Founder of For the Love of Wildlife, Donalea Patman, has been awarded the Order of Australia Medal (OAM) for services to animal welfare.
Just 18 months later the former Environment Minister Greg Hunt made the decision for Australia to become the first country to ban the importation of lion trophies and body parts.
Reflecting on her campaign to ensure Australia plays its part in the protection of one of the world’s most iconic species, Donalea recalls meeting Pippa Hankinson at an event in December 2012, Producer of Blood Lions, a documentary exposing the canned hunting industry.
“We happened to catch the same flight out and on that flight, we both pledged to do more for lions.
“Pippa went on to make Blood Lions and I started reaching out to people to see what role Australia could play,” Donalea said.
Leading up to a Federal election Donalea started writing to the candidates about the plight of Africa’s lions.
“I had approached Government to act on behalf of our youth who were being duped into participating in the canned hunting industry.

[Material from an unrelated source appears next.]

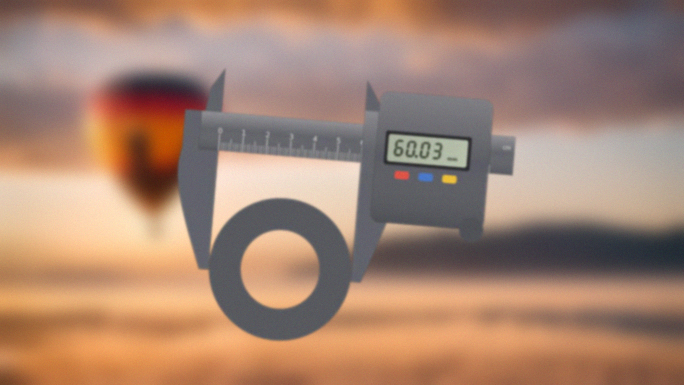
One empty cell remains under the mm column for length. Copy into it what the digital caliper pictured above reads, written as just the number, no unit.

“They thought they were raising orphaned cubs as part of a conservation effort, but little did they know they were unwittingly raising cubs that are bred for the bullet,” Donalea said.
She then received a phone call from MP Jason Wood who she described as being shocked at the statistics and appalled at the canned hunting industry.
“He (Jason) said if he was elected he would do something to help.
“Jason championed the work, resulting in tripartisan support to get the changes necessary in enacting a ban on the importation of lion trophies and body parts,” Donalea said.
In recognition of her prestigious award, Donalea reflects on the support and mentoring she has received throughout her journey to date, particularly from Ian Michler, the Specialist Consultant and lead role in the Blood Lions documentary.
“He trusted me from the very beginning. Ian was integral to the process, supplying scientific evidence, industry information and relevant reports.
“He also introduced me to key stakeholders and willingly travelled to Australia to meet with Jason Wood and Minister Greg Hunt,” Donalea said.
At the Global March for Lions in March 2015, Donalea hosted an event at Federation Square, Melbourne, to announce the Australian ban.
“We had a massive screen linked to Ian in South Africa to announce the ban.
“It was one of the proudest days of my life to see a man who’s been fighting to stop this industry for around 20 years wipe tears away on the announcement,” she said.
When asked what advice she has for others who want to make a difference for wildlife, Donalea was more than happy to share some words of wisdom.
“I truly believe that if you want to make a change in the world you must be courageous to take a leap of faith. With commitment and determination, we all have the capacity to make a positive impact,” she said.
“I come from a design background and yet somehow, through my love of wildlife and the power of not being able to stay silent about an industry that is so abhorrent, I found a way to do something.
“I’m deeply grateful to Pippa and Ian, and honoured to be in Jason Wood’s electorate,” Donalea said.
Although lions remain her passion, Donalea is now focusing her expertise to impact the plight facing elephants and rhinos. She is leading the #NoDomesticTrade Australia project to have the Australian Government implement a domestic trade ban on the sale of ivory and rhino horn within the country.
Order of Australia
On Australia Day 2017 the Queen’s Birthday Honours List, Donalea was announced as recipient of the Medal of the Order of Australia in the General Division within the Australian honours system for service to animal welfare.
The Order of Australia is an order of chivalry established by Letters Patent on 14 February 1975 by Her Majesty Queen Elizabeth II on the advice of Prime Minister Gough Whitlam. Appointments to the Order of Australia is the pre-eminent means by which Australia confer recognition for outstanding achievement or meritorious service of its citizens. Membership to the society of honour is by merit, independently assessed and free of political interference.
The Queen is the Sovereign Head of the Order of Australia and the Governor General is the Principal Knight and as Chancellor is charged with the administration of the Order.